Exercise 1:
Transcribe the passage of the hash-collision forum thread below from "It's hard to" to "You have to.".
Exercise 2:
Pick up the forum thread on hash table collisions below and continue it from its final line.

-- Source document follows --

Directional Vector · Jan 8, 2022

hzp said:
oh yeah I didn't notice that arr was of type `T *`.
So basically, another big mistake is that: sizeof(arr) doesn't do what you think it does: https://godbolt.org/z/eoPW5Mhr4 .

hzp said:
You're retarded.
That said, it seems there is one fundamental thing you misunderstood with hashes & hashtables. Yes, hash collisions are inevitable. Yes, minimizing them is great (although that's completely out of scope for someone who's either not doing a PhD. in Group Theory or some autistic CS subfield nor paid a 7digit salary at a FAANG). But: No, it's not okay to not deal with them.
It's hard to explain without being confused, and I'm not sure how comfortable you are with the subject, so my apologies.

Basically, hash collisions will impact performance. They should not, in any case (and that is the case of every general purpose data structure you can come up with) impact correctness.
Currently you have no strategy to deal with collisions, and that strategy is really the main difference between all the different flavours and algorithms of hash tables (some are better than others, some have tradeoffs, etc.). You have to.
If you hash a key, and then a second one, you need someway to differentiate the two values, because they could have the same hash! Collisions are impossible to avoid: you're transforming a piece of data that can have any size (but for the sake of examples they are 128 byte long, like IPv6 addresses, and you're reducing them to an index that can only be 32byte long (64 if you use `size_t`), 2^96 ip addresses will be put at the same index in your array. Stuff actually becomes even more perverse, because obviously you wouldn't crate an array of 2^32 * sizeof(key) in size, so you're doing a modulo. That creates collisions within your hashes.

I recommend you go over the wikipedia article or some other similar resources. They have graphics and explanation about the different strategies. "chaining" being the easiest one.

There's a lot of other things I could comment on (like you should have your hashtable do the resizing, and not the user of your hashtable), but that's really the most important one.

I'm going to improve my shit once I've got some spare time on my hands. Because that's going to take some time, feel free to continue taking my code apart.

-- Source document concluded --
-- Given records follows --

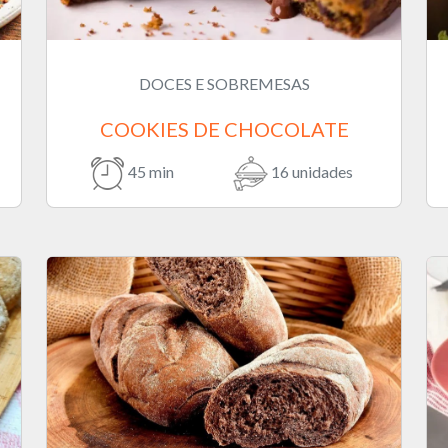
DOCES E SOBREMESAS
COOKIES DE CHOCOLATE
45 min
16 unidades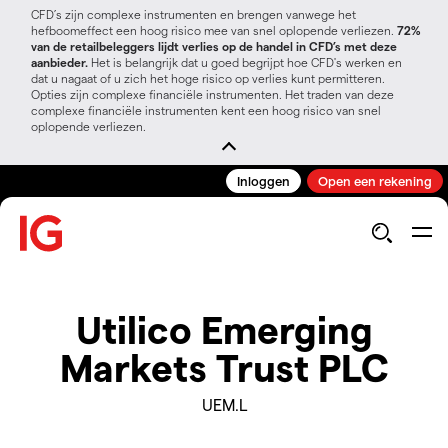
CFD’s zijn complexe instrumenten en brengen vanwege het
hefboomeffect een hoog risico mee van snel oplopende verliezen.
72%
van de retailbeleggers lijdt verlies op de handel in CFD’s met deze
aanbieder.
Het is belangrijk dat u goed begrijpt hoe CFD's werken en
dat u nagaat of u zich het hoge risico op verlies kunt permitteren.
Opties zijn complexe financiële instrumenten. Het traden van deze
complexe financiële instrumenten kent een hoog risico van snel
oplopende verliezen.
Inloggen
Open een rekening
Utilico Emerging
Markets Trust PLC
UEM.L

-- Given records concluded --
-- Given records follows --

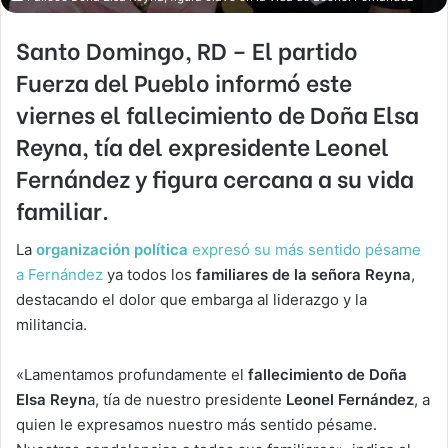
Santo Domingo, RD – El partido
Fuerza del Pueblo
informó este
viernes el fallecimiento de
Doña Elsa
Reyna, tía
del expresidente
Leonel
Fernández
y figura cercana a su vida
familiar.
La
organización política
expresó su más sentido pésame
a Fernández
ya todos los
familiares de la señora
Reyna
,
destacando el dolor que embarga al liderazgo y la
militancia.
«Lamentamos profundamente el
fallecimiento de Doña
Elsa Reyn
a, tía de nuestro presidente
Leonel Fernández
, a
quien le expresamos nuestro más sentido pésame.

-- Given records concluded --
-- Given records follows --

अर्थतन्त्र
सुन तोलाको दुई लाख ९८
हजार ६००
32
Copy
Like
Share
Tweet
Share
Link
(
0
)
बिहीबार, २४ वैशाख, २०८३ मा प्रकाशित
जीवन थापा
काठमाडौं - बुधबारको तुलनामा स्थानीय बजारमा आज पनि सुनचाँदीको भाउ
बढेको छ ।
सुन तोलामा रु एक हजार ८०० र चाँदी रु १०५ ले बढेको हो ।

-- Given records concluded --

Response box 1:
It's hard to explain without being confused, and I'm not sure how comfortable you are with the subject, so my apologies.

Basically, hash collisions will impact performance. They should not, in any case (and that is the case of every general purpose data structure you can come up with) impact correctness.
Currently you have no strategy to deal with collisions, and that strategy is really the main difference between all the different flavours and algorithms of hash tables (some are better than others, some have tradeoffs, etc.). You have to.

Response box 2:
Directional Vector · Jan 25, 2022

Okay so I sat down a few days ago and made a basic implementation of linear probing. There are still some things bugging me but I don't care right know. And the compiler is still crying about me using a variable array length.

C++:

__extension__ typedef __int128 int128; // The compiler wouldn't shut up.
template <class T>
class Container // Container class to store key, status and content
{
private:
  Container(int s) { status = s; }

public:
  T content;
  std::string key;
  int status = 0; // 0 unused; 1 deleted; 2 in use.
  Container() {}
  void setContent(std::string k, T c) {
    content = c;
    key = k;
    status = 2;
  }
  void deleteContainer() { *this = Container(1); }
};

template <class T> class HashTable {
private:
  Container<T> *arr;
  // T *arr; // The content of the map
  std::vector<std::string> keys; // A list of used keys. Used for reallocating
                                 // and returning every key.
  int r1;                        // Random parameter 1
  int r2;                        // Random parameter 2
  int p;                         // Prime number larger than arr
  int size;                      // Array length. Yeah I'm lazy.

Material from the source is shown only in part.